Brendon McCullum's 'Excessively Prepared' Ashes Blunder May Become The English Team's Aggressive Cricket Final Chapter
The England head coach detested the term Bazball since it was coined, viewing it as reductive and maybe foreseeing how it might be used as a weapon down the line. Right now, trailing 2-0 in an away Ashes series that began with high hopes, it has become the butt of Australian jokes.
However the coach has not helped himself either. Following the crushing defeat at the Gabba, his claim that, if anything, England were 'over-prepared' prior to the day-night Test was like attempting to extinguish a bin fire with petrol. It risks becoming his epitaph as England head coach if results do not improve.
In a way, one must admire his commitment to the bit. As much as McCullum says he block out external noise, he will have been acutely aware of an England team often described as freewheeling and lacking preparation.
The truth, as ever, is not so simple. England play as much golf during their scheduled breaks as their rivals and they practice equally hard. Prior to the Gabba Test, they did more, completing five days to Australia's three, due to their limited experience to the pink ball and the different seeing conditions.
The Question of Readiness and Training
McCullum's point about being "over-prepared" was that those additional training days were his call – the moment he wavered in his belief that less is more. It suggested a significant amount of mental energy was used up before they even took the field in the intensity of Australia's fortress. And though nets are a chance to iron out technique, they can also become a comfort zone; low-pressure work that simply keeps the reflexes sharp.

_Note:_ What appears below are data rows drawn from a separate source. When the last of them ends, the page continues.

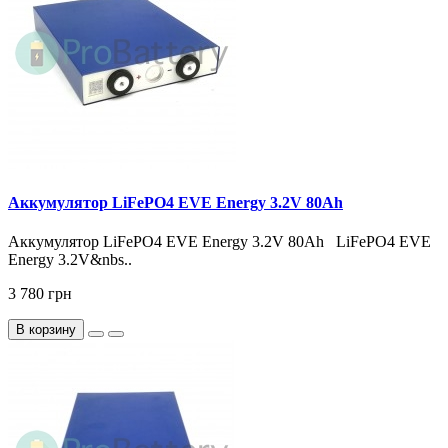
Аккумулятор LiFePO4 EVE Energy 3.2V 80Ah
Аккумулятор LiFePO4 EVE Energy 3.2V 80Ah LiFePO4 EVE
Energy 3.2V&nbs..
3 780 грн
В корзину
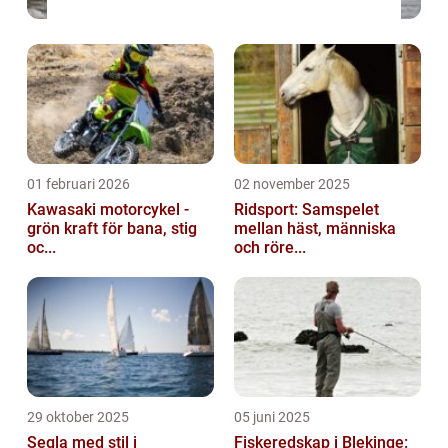
01 februari 2026
02 november 2025
Kawasaki motorcykel -
Ridsport: Samspelet
grön kraft för bana, stig
mellan häst, människa
oc...
och röre...
29 oktober 2025
05 juni 2025
Segla med stil i
Fiskeredskap i Blekinge:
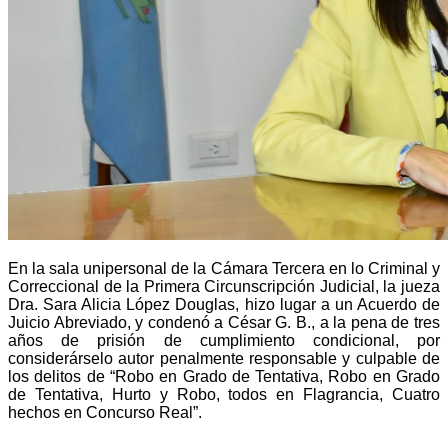
En la sala unipersonal de la Cámara Tercera en lo Criminal y
Correccional de la Primera Circunscripción Judicial, la jueza
Dra. Sara Alicia López Douglas, hizo lugar a un Acuerdo de
Juicio Abreviado, y condenó a César G. B., a la pena de tres
años de prisión de cumplimiento condicional, por
considerárselo autor penalmente responsable y culpable de
los delitos de “Robo en Grado de Tentativa, Robo en Grado
de Tentativa, Hurto y Robo, todos en Flagrancia, Cuatro
hechos en Concurso Real”.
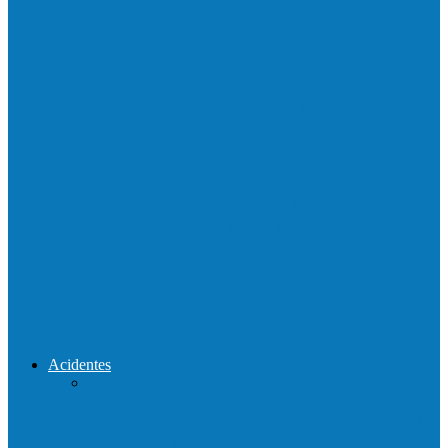
Neste sábado (23) e domingo (24), a bola
volta a rolar…
Praça da Vila Luciene ganha novo nome
em homenagem a Paulo…
Prefeito de Barra de São Francisco,
Enivaldo dos Anjos se licencia…
Reconstrução da ponte que caiu durante
enchente entre o Campo Novo…
Acidentes
Acidente entre carros deixa um morto e 4
feridos na BR…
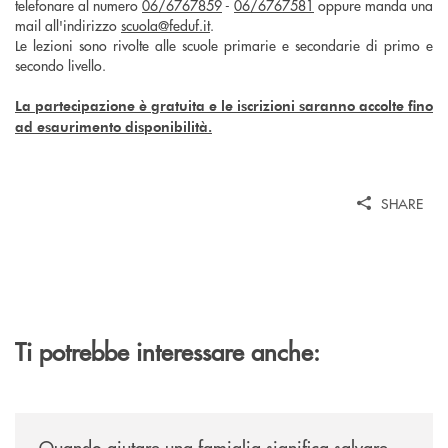
telefonare al numero
06/6767859
-
06/6767581
oppure manda una
mail all'indirizzo
scuola@feduf.it
.
Le lezioni sono rivolte alle scuole primarie e secondarie di primo e
secondo livello.
La partecipazione è gratuita e le iscrizioni saranno accolte fino
ad esaurimento disponibilità.
SHARE
Ti potrebbe interessare anche:
/news/quando-aiutare-una-famiglia-significa-salvare-un-futuro/
Quando aiutare una famiglia significa salvare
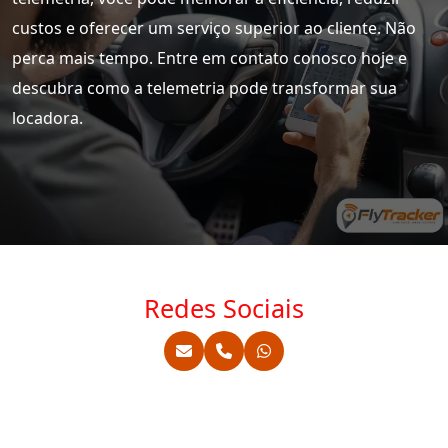
custos e oferecer um serviço superior ao cliente. Não
perca mais tempo. Entre em contato conosco hoje e
descubra como a telemetria pode transformar sua
locadora.
Redes Sociais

Fixtures are tight such that warm-up matches against state sides were unavailable (with no guarantee, when you consider England playing three before the 5-0 series loss in 2013-14). What is harder to square is the disregard of domestic red-ball cricket as a worthwhile exercise in general, evidenced by a young player's wasted summer.
Match Shortcomings and Philosophical Stagnation
Only playing hardens cricketers for the various scenarios they encounter, and it is in this area where England have thus far been found lacking. The issue is not just with the bat – harrowing as some of the decision-making has been – but an bowling attack that seems leaderless. None has demonstrated the persistence or control that the exceptional Mitchell Starc and his teammates have displayed.
McCullum's free-spirit outlook was freeing during its initial year, an effective, well diagnosed solution to eradicate the lethargy that preceded it. The disappointment now comes in how it has apparently not evolved past that initial phase – the lack of an second phase to the initial philosophy that has seen results decline to 14 wins and 14 losses from their most recent matches.
Squad Focus and Selection Decisions
One such player is the wicketkeeper-batter, a gifted player, no question, but one who is being constantly tested on each side of the bat and has dropped two key chances as wicketkeeper. It probably does not help when your counterpart, Alex Carey, has just delivered a virtuoso display.
Based on McCullum's words in the aftermath, England look likely to keep the faith with Smith in Adelaide. The hope – as is the case – is that a return to a traditional Test setting unleashes his best, with Perth's trampoline surface and the unusual day-night format now out of the way.
The alternative is to enact the plan stumbled across during the series win in New Zealand 12 months ago by shifting the batsman down to his more natural home as a busy No. 5 or 6, handing him the gloves, and picking a fresh face at first drop. Bethell made some runs for the Lions recently, or perhaps an all-rounder could perform a similar role to Moeen Ali in 2023.
In the end, none of this is perfect, with Australia's better fundamentals having shattered expectations and pushed the broader philosophy into the spotlight.